[WHAT IS REQUIRED]
Your answer should consist of each line below that contains the string "lines".

[[ RECORDS TO USE open ]]

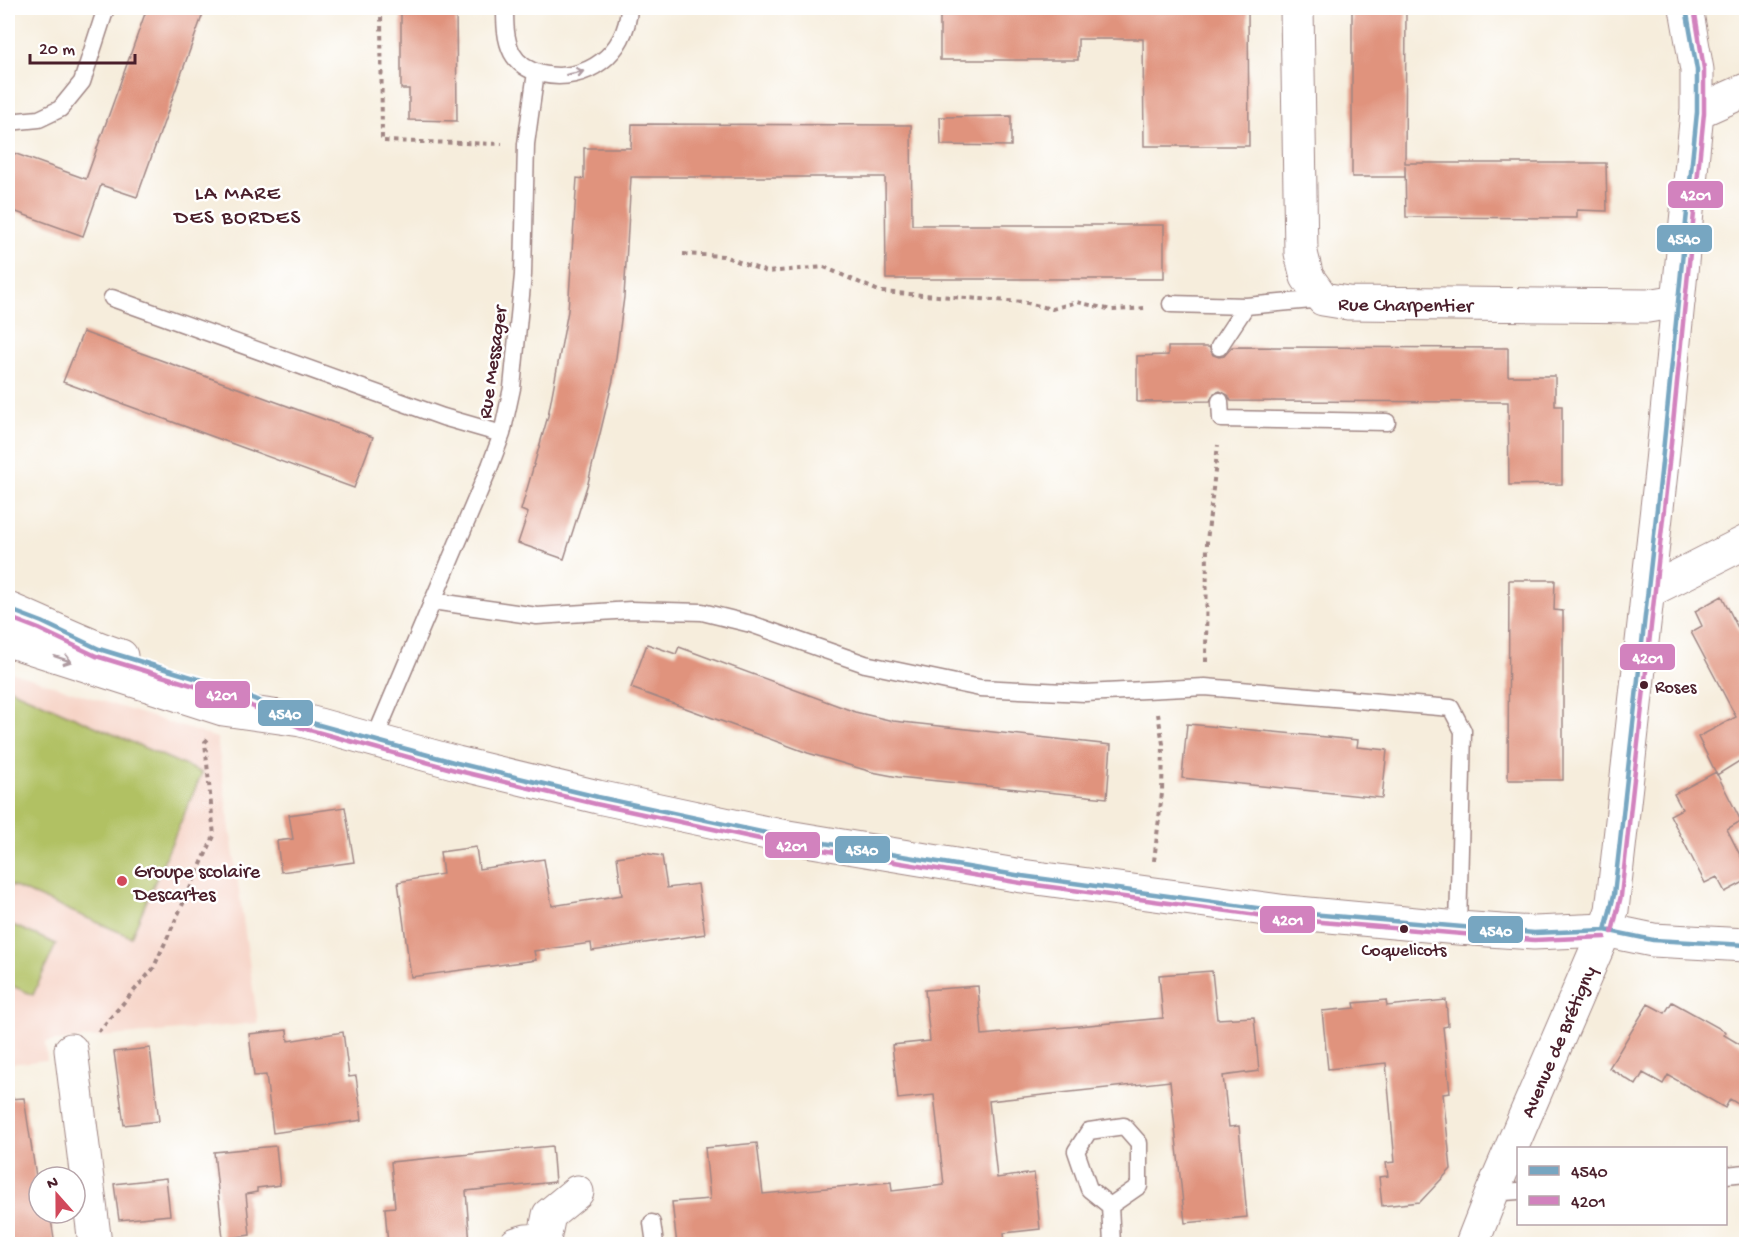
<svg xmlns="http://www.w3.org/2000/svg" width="1754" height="1252" font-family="'Gochi Hand',sans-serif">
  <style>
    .built { fill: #f6d2c4 }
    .green { fill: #b1c164; stroke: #7e7048; stroke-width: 1.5 }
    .building { fill: #e0937d }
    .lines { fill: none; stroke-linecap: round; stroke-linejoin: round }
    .service-casing { stroke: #a08684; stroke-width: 19 }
    .minor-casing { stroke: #a08684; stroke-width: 35 }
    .tertiary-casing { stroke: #a08684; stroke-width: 35 }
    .path { stroke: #a08684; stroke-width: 4; stroke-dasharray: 4.5 4.5; stroke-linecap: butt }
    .service { stroke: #fff; stroke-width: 16 }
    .minor { stroke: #fff; stroke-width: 33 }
    .tertiary { stroke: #fff; stroke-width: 33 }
    .bus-1-casing { stroke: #fff; stroke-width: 9 }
    .bus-2-casing { stroke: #fff; stroke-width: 9 }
    .bus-1 { stroke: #77a6c1; stroke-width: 4.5 }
    .bus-2 { stroke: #d282be; stroke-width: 4.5 }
    .oneway { stroke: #ae9aa0 }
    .bus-dot { fill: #4a1f2b; stroke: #fff; stroke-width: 2 }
    .poi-dot { fill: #d1495b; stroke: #fff; stroke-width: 2 }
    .labels { text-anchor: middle; stroke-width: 5; stroke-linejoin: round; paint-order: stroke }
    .bus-label { font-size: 18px; fill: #4a1f2b; stroke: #fff; text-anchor: start }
    .street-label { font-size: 20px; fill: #4a1f2b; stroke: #fff }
    .poi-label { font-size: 20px; fill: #4a1f2b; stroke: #fff; text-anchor: start }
    .neighbourhood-label { font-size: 21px; letter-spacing: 1.5px; fill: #4a1f2b; stroke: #fff }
    .line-badge { stroke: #fff; stroke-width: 2 }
    .badge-label { font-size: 16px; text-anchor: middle; font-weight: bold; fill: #fff }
  </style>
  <rect width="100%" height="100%" fill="#fff"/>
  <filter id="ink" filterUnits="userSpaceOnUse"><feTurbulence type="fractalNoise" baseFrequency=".0167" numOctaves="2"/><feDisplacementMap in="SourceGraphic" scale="12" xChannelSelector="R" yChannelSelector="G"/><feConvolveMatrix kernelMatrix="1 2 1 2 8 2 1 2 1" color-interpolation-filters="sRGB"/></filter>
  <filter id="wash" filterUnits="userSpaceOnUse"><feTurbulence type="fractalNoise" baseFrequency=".008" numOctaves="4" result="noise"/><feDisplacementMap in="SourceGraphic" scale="24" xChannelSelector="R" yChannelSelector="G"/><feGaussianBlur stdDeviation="1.35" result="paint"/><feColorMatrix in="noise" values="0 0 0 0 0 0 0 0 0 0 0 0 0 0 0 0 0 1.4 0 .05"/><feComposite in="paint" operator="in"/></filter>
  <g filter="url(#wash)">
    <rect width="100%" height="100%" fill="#f6eddc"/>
    <!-- built -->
    <path class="built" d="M 8,671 L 217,738 L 258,1023 L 45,1042 L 47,1060 L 8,1064 Z"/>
    <!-- green -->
    <path class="green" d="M 8,688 L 202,773 L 131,937 L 8,884 Z
      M 8,923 L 56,944 L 33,995 L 8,984 Z"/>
    <g id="blocks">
      <!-- building -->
      <path class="building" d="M 147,8 L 205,8 L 137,197 L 101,185 L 83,236 L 8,209 L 8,151 L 86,179 Z
        M 401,8 L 456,8 L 457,121 L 409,120 L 409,89 L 401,89 Z
        M 940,8 L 1248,8 L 1249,146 L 1144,146 L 1143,39 L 1078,39 L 1078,60 L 940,60 Z
        M 1352,8 L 1406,8 L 1405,163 L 1606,163 L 1607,211 L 1577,210 L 1577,218 L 1406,217 L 1405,165 L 1405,177 L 1352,177 Z
        M 1011,116 L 1011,146 L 941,145 L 940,117 Z
        M 632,124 L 911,125 L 912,225 L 1164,225 L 1164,279 L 886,279 L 885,177 L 631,177 L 624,297 L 613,380 L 588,483 L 564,559 L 518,543 L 528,513 L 521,510 L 548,416 L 568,311 L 577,178 L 584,179 L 584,148 L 631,148 Z
        M 83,332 L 373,437 L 354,488 L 63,382 Z
        M 1168,347 L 1209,347 L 1213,355 L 1219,357 L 1224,356 L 1232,347 L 1508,348 L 1508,376 L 1555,376 L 1555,406 L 1562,406 L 1562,484 L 1509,485 L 1508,402 L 1231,401 L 1228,395 L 1220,391 L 1214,393 L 1210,401 L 1137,402 L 1137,356 L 1168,355 Z
        M 1509,580 L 1555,580 L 1554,610 L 1563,611 L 1563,780 L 1508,780 Z
        M 1722,596 L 1746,644 L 1746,757 L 1717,775 L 1698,737 L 1736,717 L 1691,632 L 1702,626 L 1695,611 Z
        M 647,644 L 676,654 L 679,647 L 855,712 L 893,721 L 1111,745 L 1107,798 L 898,777 L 872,772 L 808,753 L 631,688 Z
        M 1187,724 L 1358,740 L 1357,747 L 1387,750 L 1382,798 L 1182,778 Z
        M 1716,772 L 1741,821 L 1727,829 L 1746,867 L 1746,881 L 1725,892 L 1717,877 L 1705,883 L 1670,815 L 1682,809 L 1674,794 Z
        M 345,807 L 354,862 L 281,872 L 277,841 L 293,839 L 289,815 Z
        M 476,847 L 479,869 L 544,859 L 552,906 L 622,895 L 617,857 L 643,853 L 662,856 L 667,888 L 698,884 L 705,934 L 592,951 L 591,943 L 534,951 L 536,960 L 411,977 L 398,882 L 443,874 L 440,852 Z
        M 1212,971 L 1217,1019 L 1254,1017 L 1259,1071 L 1223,1076 L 1229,1127 L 1239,1126 L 1247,1217 L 1185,1223 L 1170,1081 L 989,1101 L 997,1178 L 1034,1173 L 1040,1229 L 1004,1233 L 1005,1245 L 951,1245 L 950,1239 L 893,1245 L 677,1245 L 672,1202 L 710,1199 L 705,1148 L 757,1143 L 763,1194 L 891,1182 L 892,1191 L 944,1185 L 934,1095 L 898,1099 L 892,1045 L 930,1041 L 925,990 L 978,986 L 982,1035 L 1163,1018 L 1159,975 Z
        M 1386,1000 L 1387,1006 L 1446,1000 L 1448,1026 L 1443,1027 L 1450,1093 L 1443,1094 L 1451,1169 L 1420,1202 L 1382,1206 L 1379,1177 L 1388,1176 L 1386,1163 L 1395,1162 L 1386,1063 L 1328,1069 L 1322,1011 L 1355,1008 L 1354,1003 Z
        M 1672,1002 L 1726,1032 L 1724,1035 L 1746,1048 L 1746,1109 L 1730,1099 L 1725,1108 L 1668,1075 L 1663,1084 L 1643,1073 L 1636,1085 L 1609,1068 L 1648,1004 L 1665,1013 Z
        M 287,1030 L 288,1041 L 343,1032 L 349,1077 L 356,1076 L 362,1120 L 273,1133 L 266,1075 L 254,1076 L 249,1034 Z
        M 150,1048 L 159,1121 L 124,1125 L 114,1052 Z
        M 24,1098 L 39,1196 L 39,1213 L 50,1213 L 55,1245 L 8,1245 L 8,1099 Z
        M 276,1146 L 280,1185 L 257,1188 L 257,1192 L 246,1194 L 250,1235 L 223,1239 L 214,1152 Z
        M 552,1146 L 555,1182 L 466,1191 L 470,1245 L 388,1245 L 385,1208 L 395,1207 L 391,1162 Z
        M 166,1178 L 170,1215 L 119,1220 L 114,1184 Z"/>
    </g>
  </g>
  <g filter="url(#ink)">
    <use href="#blocks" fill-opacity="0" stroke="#a08684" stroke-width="1.5"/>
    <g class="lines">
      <defs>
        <path id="service" d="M 505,8 C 505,23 505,39 512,53 C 518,64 530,71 542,74 C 586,84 627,53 629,8
          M 8,122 L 39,119 L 60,109 L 82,82 L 106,8
          M 112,298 L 443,417 L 502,434
          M 1171,304 L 1246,306 L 1323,299
          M 1219,347 L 1246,306
          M 1220,401 L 1221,419 L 1387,422
          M 432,601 L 537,616 L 631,610 L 702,612 L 751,624 L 865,664 L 980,688 L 1085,693 L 1205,687 L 1451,708 L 1463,731 L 1458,928
          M 374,740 L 490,466 L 502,434 L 512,388 L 523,275 L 526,144 L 536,72
          M 1726,1175 L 1746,1173
          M 1492,1193 L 1518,1191
          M 1110,1206 L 1139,1186 L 1139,1143 L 1124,1126 L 1089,1131 L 1076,1151 L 1089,1189 L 1110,1206 L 1112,1244
          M 652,1223 L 655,1244"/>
        <g id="minor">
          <path id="s1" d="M 1297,8 L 1301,253 L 1307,277 L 1323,299 L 1348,303 L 1648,306 L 1678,301"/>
          <path d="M 1697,112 L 1746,90"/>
          <path d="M 1647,592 L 1746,542"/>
          <path d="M 71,1050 L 95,1244"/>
          <path d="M 516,1244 L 526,1241 L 544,1240 L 549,1215 L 577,1192"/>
          <path id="s2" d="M 1472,1244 L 1492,1193 L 1605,930 L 1612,910 L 1661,472 L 1697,112 L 1697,70 L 1686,8"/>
        </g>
        <path id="tertiary" d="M 8,609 C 46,624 82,644 121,656
          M 8,640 L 223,709 L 301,720 L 457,763 L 598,797 L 776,835 L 1022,876 L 1287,912 L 1458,928 L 1534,933 L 1605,930 L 1653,940 L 1746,945"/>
      </defs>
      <!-- service casing -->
      <use href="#service" class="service-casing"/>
      <!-- minor casing -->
      <use href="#minor" class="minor-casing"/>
      <!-- tertiary casing -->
      <use href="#tertiary" class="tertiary-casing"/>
      <!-- path -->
      <path class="path" d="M 381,8 L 382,141 L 502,144
        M 683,254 L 723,256 L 767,272 L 824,267 L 881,292 L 1023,302 L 1052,309 L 1077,302 L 1112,310 L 1146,308
        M 1206,662 L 1207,541 L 1218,445
        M 1154,861 L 1162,793 L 1163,744 L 1158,714
        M 98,1032 L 153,969 L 214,836 L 205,742 L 208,739"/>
      <!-- service -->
      <use href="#service" class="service"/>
      <!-- minor -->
      <use href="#minor" class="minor"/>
      <!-- tertiary -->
      <use href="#tertiary" class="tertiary"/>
      <defs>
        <path id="bus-1" d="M 8,609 L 42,622 L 99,649 L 234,690 L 301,720 L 457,763 L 598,797 L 776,835 L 1022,876 L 1287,912 L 1534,933 L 1605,930 L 1653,940 L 1746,945
          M 1605,930 L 1614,895 L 1661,472 L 1697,112 L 1697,70 L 1686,8"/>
        <path id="bus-2" d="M 8,617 L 39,629 L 96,656 L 231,697 L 299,727 L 455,770 L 596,804 L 774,842 L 1021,883 L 1286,919 L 1534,940 L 1605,937
          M 1612,932 L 1621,896 L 1668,473 L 1704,113 L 1704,69 L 1694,8"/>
      </defs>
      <!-- bus-1 casing -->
      <use href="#bus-1" class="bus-1-casing"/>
      <!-- bus-2 casing -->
      <use href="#bus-2" class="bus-2-casing"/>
      <!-- bus-1 -->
      <use href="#bus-1" class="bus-1"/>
      <!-- bus-2 -->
      <use href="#bus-2" class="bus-2"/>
    </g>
    <!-- one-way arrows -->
    <defs><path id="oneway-shaft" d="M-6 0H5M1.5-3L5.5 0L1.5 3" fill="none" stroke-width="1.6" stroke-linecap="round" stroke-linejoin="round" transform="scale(1.5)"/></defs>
    <g class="oneway">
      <use href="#oneway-shaft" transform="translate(575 73) rotate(-12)"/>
      <use href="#oneway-shaft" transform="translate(63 659) rotate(18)"/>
    </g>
  </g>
  <!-- markers -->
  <g class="bus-dot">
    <circle cx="1644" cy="685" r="5"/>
    <circle cx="1404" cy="929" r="5"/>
  </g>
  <circle class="poi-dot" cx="122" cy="881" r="6"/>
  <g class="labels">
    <!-- bus labels -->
    <g class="bus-label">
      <text x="1655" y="692">Roses</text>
      <text x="1404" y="955" text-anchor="middle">Coquelicots</text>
    </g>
    <!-- street labels -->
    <g class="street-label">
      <text dy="7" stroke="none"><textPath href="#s1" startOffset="380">Rue Charpentier</textPath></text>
      <text transform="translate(491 362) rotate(-82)" y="7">Rue Messager</text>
      <text dy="7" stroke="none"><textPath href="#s2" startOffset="220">Avenue de Brétigny</textPath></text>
    </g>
    <!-- poi labels -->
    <g class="poi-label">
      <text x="134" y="877">Groupe scolaire<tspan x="134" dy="23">Descartes</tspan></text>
    </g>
    <!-- neighbourhood labels -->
    <g class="neighbourhood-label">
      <text x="238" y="199">LA MARE<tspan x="238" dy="24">DES BORDES</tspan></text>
    </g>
  </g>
  <g class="line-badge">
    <rect x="1667" y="180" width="57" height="29" rx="6" fill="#d282be"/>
    <rect x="1656" y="224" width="57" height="29" rx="6" fill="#77a6c1"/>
    <rect x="1619" y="643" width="57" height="28" rx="6" fill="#d282be"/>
    <rect x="194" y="680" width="57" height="29" rx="6" fill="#d282be"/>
    <rect x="257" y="699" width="57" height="28" rx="6" fill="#77a6c1"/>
    <rect x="764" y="831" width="57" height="28" rx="6" fill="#d282be"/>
    <rect x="834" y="835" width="57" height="29" rx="6" fill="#77a6c1"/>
    <rect x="1259" y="905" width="57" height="29" rx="6" fill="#d282be"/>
    <rect x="1467" y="915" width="57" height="29" rx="6" fill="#77a6c1"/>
  </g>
  <g class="badge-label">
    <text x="1696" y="200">4201</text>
    <text x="1684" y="244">4540</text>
    <text x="1648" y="663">4201</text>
    <text x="222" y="700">4201</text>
    <text x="285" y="719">4540</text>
    <text x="792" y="851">4201</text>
    <text x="862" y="855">4540</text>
    <text x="1288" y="925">4201</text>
    <text x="1496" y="936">4540</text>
  </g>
  <!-- margin -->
  <rect width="1754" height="1252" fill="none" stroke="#fff" stroke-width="30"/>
  <!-- legend -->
  <rect x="1517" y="1147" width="210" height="78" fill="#ffffff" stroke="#b7a5aa" stroke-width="1.5"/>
  <rect x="1529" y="1166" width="30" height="9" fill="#77a6c1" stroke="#b7a5aa" stroke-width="1.5"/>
  <text x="1571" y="1177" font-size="18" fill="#4a1f2b">4540</text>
  <rect x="1529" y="1196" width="30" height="9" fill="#d282be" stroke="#b7a5aa" stroke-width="1.5"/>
  <text x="1571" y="1207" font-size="18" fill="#4a1f2b">4201</text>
  <!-- north arrow -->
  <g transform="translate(57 1195) rotate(339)"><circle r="28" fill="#ffffff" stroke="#b7a5aa" stroke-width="1.5"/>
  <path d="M0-4.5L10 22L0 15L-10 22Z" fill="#d1495b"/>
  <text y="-9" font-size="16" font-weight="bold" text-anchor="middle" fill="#4a1f2b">N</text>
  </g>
  <!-- scale -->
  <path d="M30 54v9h105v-9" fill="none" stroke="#4a1f2b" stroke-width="3"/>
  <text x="39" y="54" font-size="18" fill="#4a1f2b" stroke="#ffffff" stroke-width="4.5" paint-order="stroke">20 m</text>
</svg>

[[ RECORDS TO USE closed ]]

[WRITTEN SOLUTION]
    .lines { fill: none; stroke-linecap: round; stroke-linejoin: round }
    <g class="lines">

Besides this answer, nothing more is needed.